À l'opposé d'Ibn Hazm, Ibn 'Arabî et tant d'autres, on a les positions d'Abû Hamid Ghazalî sur l'amour, très pauliniennes : "mieux vaut s'abstenir mais mieux vaut se marier (au moins pour les murîds) que brûler. Ce qui fait que, au fond, tout à fait logiquement, pour ce wanabee soufi, il y a pire que la fornication qui vous ravale au rang des animaux. Il y a le 'ishq, l'Éros, la passion, qui fait de vous pis qu'animal, puisqu'il ne laisse même pas le loisir de s'apaiser par l'assouvissement de l'âme charnelle.
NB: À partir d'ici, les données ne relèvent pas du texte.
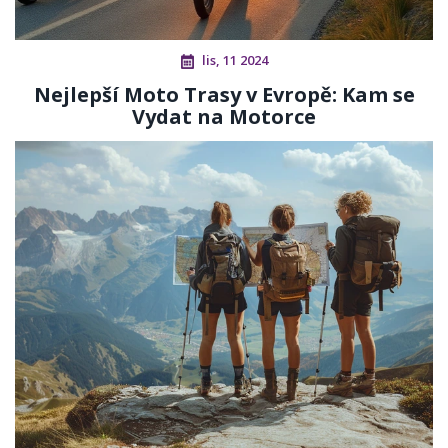
lis, 11 2024
Nejlepší Moto Trasy v Evropě: Kam se
Vydat na Motorce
Son horreur en est comique : l'amour est un vice contre nature.

La deuxième chose, c'est que ce désir peut aboutir, avec quelque égarement, à la passion amoureuse ('ishq), qui constitue une ignorance totale des fins normales du coït. Cela dépasse, en bestialité, les bornes des animaux. En effet l'amoureux ne se contente pas de rechercher la jouissance sexuelle qui est le plus vil des appétits et qui mérite le plus qu'on en ait honte ; il est persuadé que cet appétit ne saurait être satisfait que par un unique objet, alors que l'animal satisfait son appétit là où cela se trouve et il s'en contente, tandis que l'amoureux ne se satisfait que d'une personne déterminée au point qu'il soumet son intelligence au service de son désir. C'est la maladie des cœurs vides qui n'ont aucun souci. Il faut se préserver de ses premières manifestations uniquement en évitant de regarder et de penser à plusieurs reprises (à la même personne). Sinon, ce mal s'installe fermement, et il devient difficile de s'en défaire.


Pour Ghazalî, voici les critères de choix d'un mariage équilibré :

Il faut que la femme soit inférieure à l'homme dans quatre choses, sinon elle le méprise :
- l'âge,
- la taille,
- l'argent,
- et l'illustration [sans doute la position sociale]

Mais il faut qu'elle lui soit supérieure en quatre choses :

- la beauté,
- l'éducation,
- la crainte de Dieu
- et les bonnes mœurs.

En bref, l'époux idéal est de bonne taille, pas trop beau, a du bien, est de bonne famille, pas trop jeune, et pas trop instruit. La femme idéale est belle, instruite, pieuse et chaste. On comprend pourquoi les philosophes et les soufis jugeaient que la femme était plus apte à la voie spirituelle. Les murshids avaient moins de boulot avec les murîds féminins.

Abû Hamid al-Ghazalî, La Maîtrise de l'amour charnel.